## Data provided
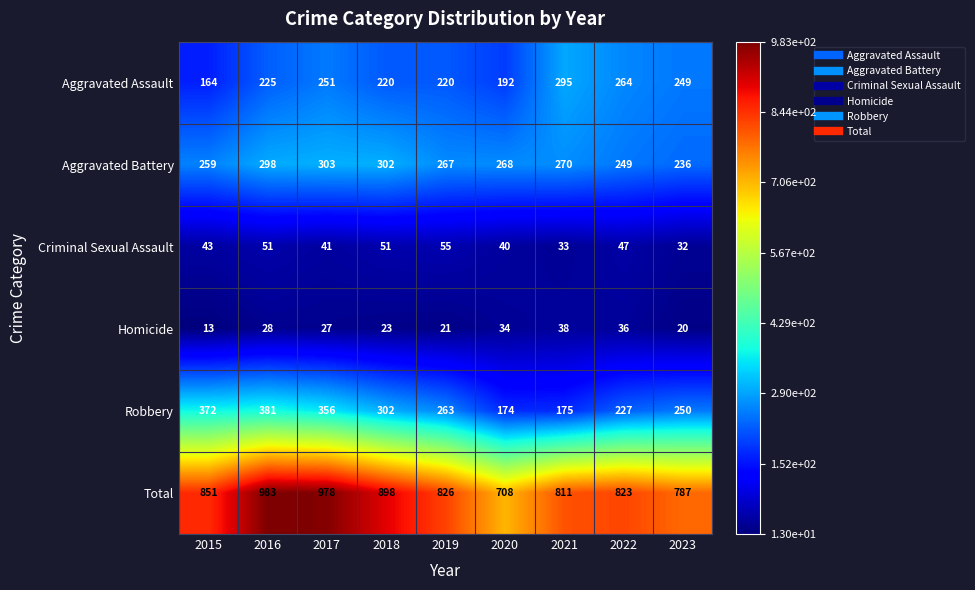

How many data points does each series have?

9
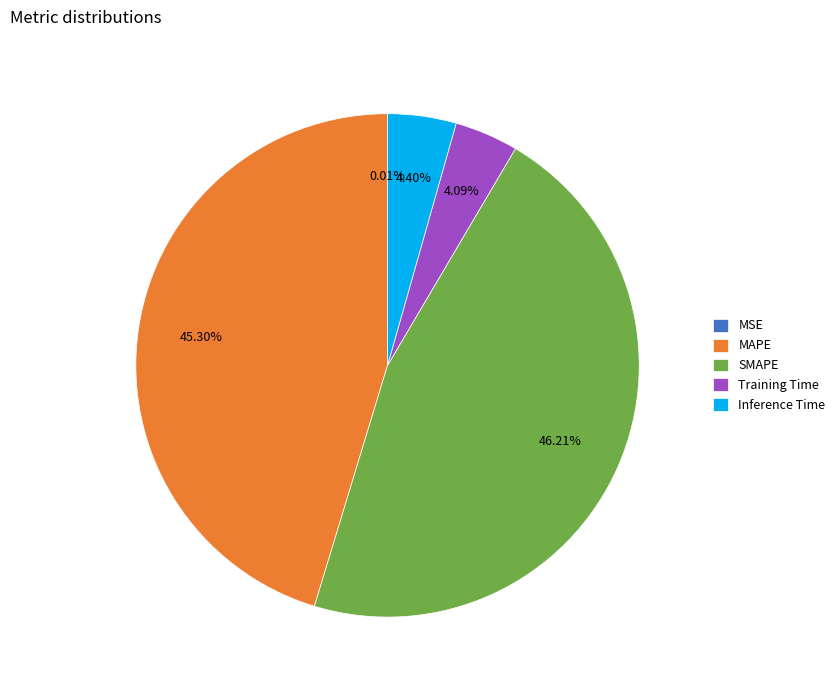

The Inference Time slice represents 19% of the pie. True or false?

False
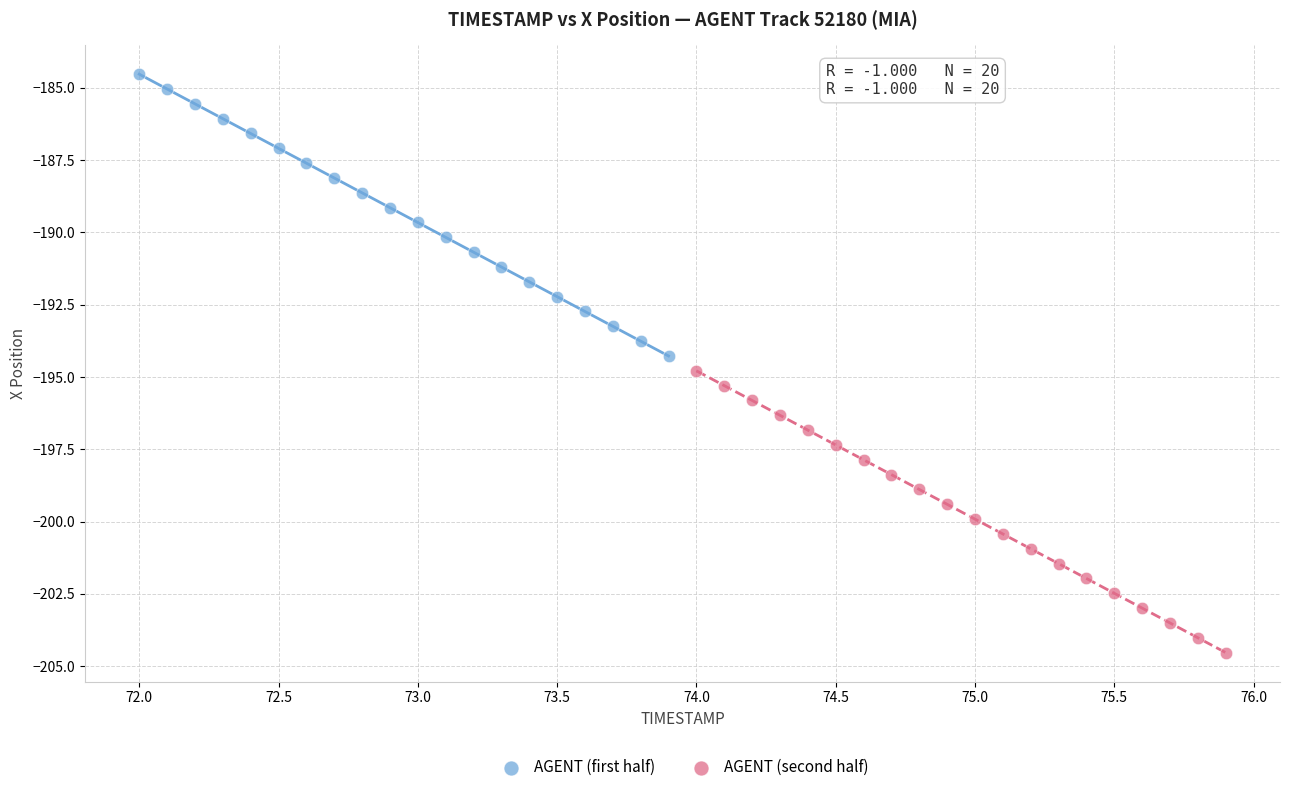

Which series contains the highest Y value?

AGENT (first half)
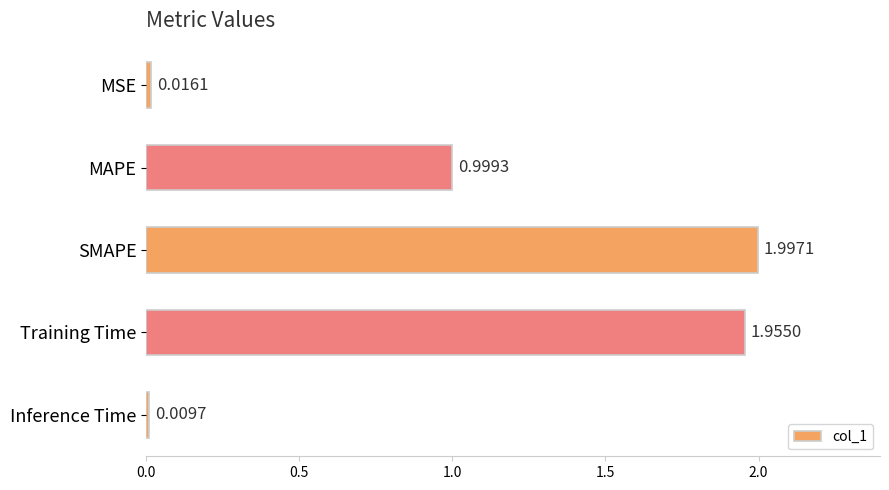

What is the label of the 3rd bar from the bottom?

SMAPE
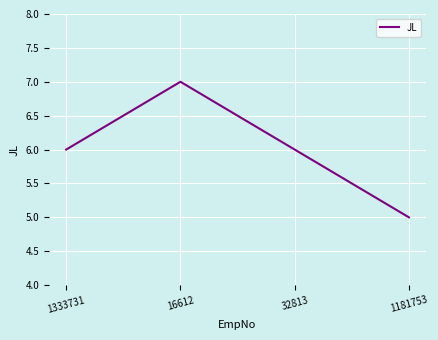

Which has a higher value, 16612 or 1181753?

16612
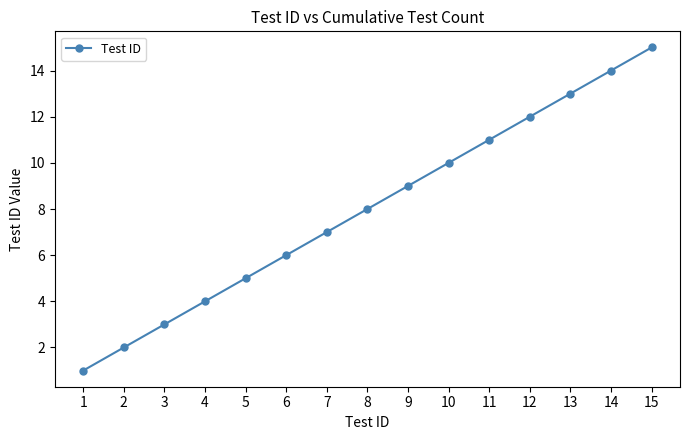

True or false: the data shows 13 at 10.

False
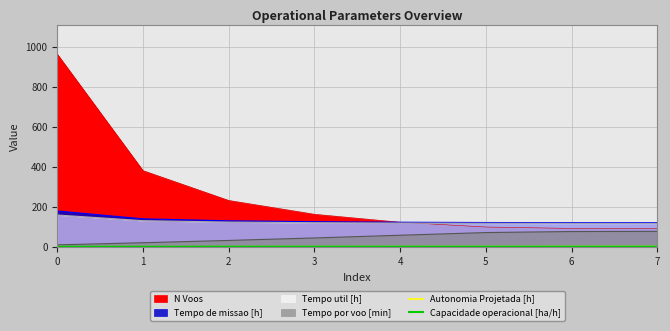

What is the value of the Capacidade operacional [ha/h] point at the 1st from the left?

0.6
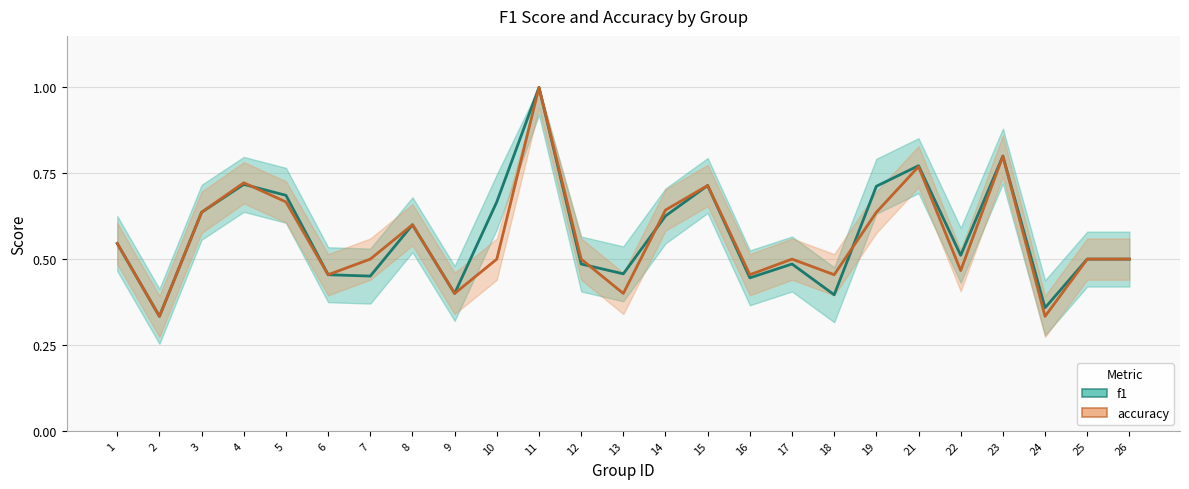

What is the difference between the accuracy values at 4 and 2?

0.4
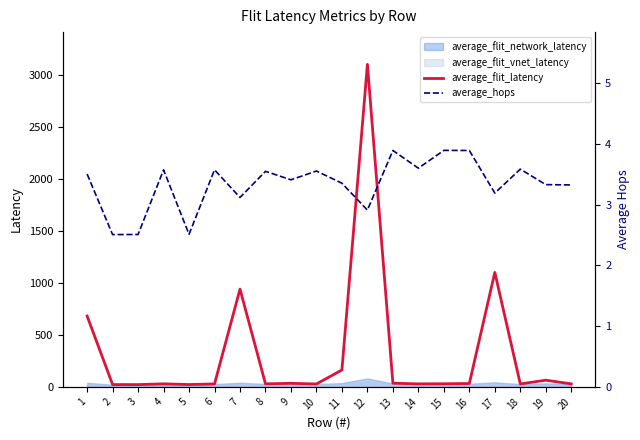

At which category is the sum across all series the highest?

12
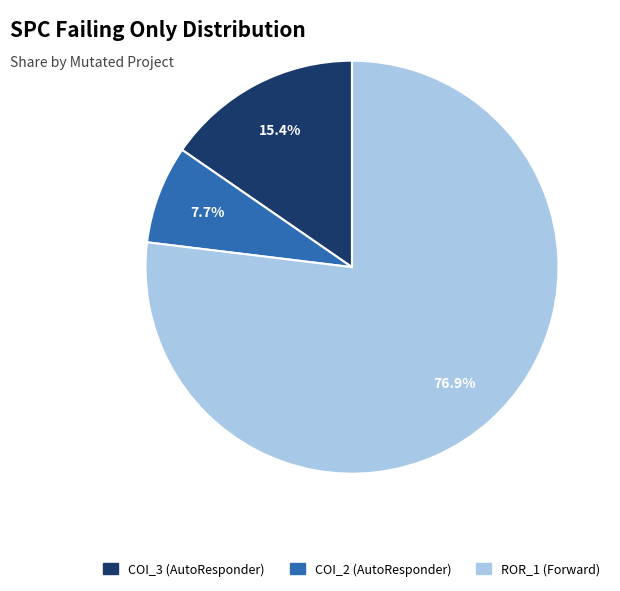

What is the majority slice?

ROR_1 (Forward)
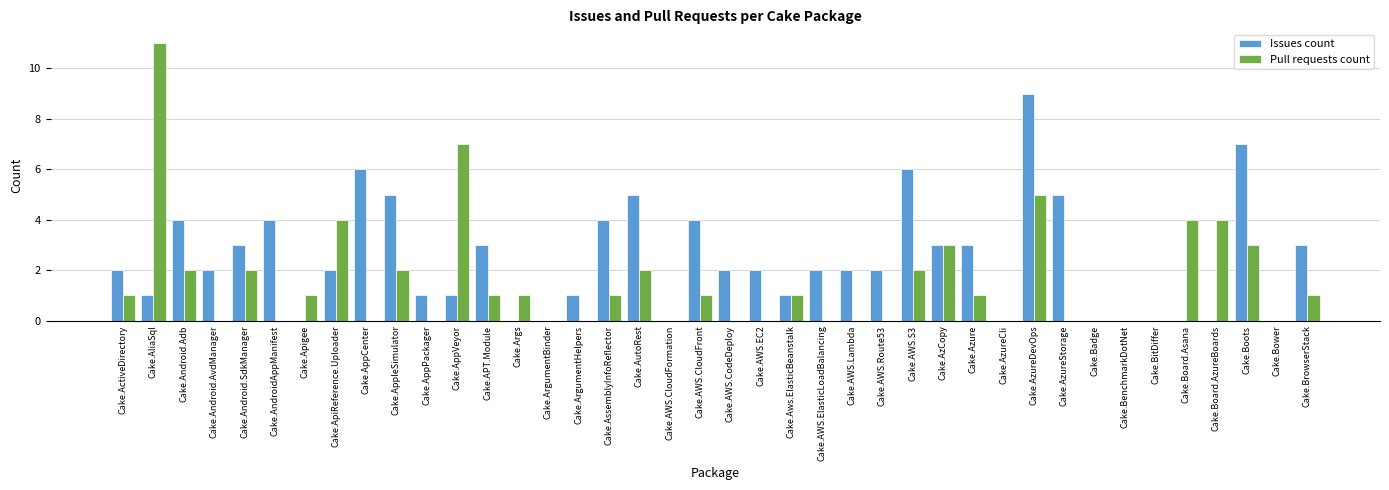

What is the highest value of the Issues count series?

9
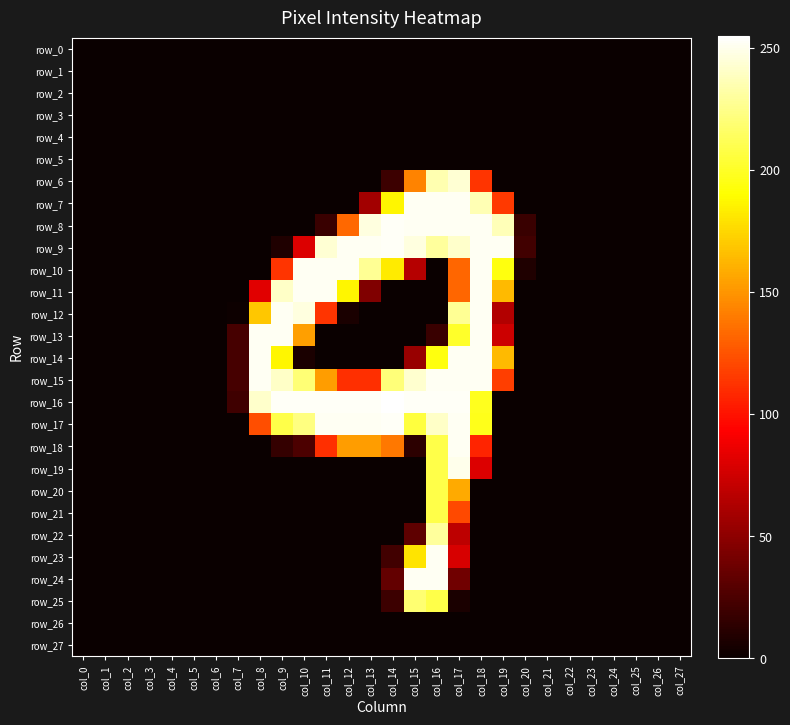

At how many categories does at least one series exceed 239?

12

## Exercise prompt
Write out all of the entries above word for word, omitting the pictures.

## Answer
How many data points does each series have?

9

The Inference Time slice represents 19% of the pie. True or false?

False

Which series contains the highest Y value?

AGENT (first half)

What is the label of the 3rd bar from the bottom?

SMAPE

Which has a higher value, 16612 or 1181753?

16612

True or false: the data shows 13 at 10.

False

What is the value of the Capacidade operacional [ha/h] point at the 1st from the left?

0.6

What is the difference between the accuracy values at 4 and 2?

0.4

At which category is the sum across all series the highest?

12

What is the majority slice?

ROR_1 (Forward)

What is the highest value of the Issues count series?

9

At how many categories does at least one series exceed 239?

12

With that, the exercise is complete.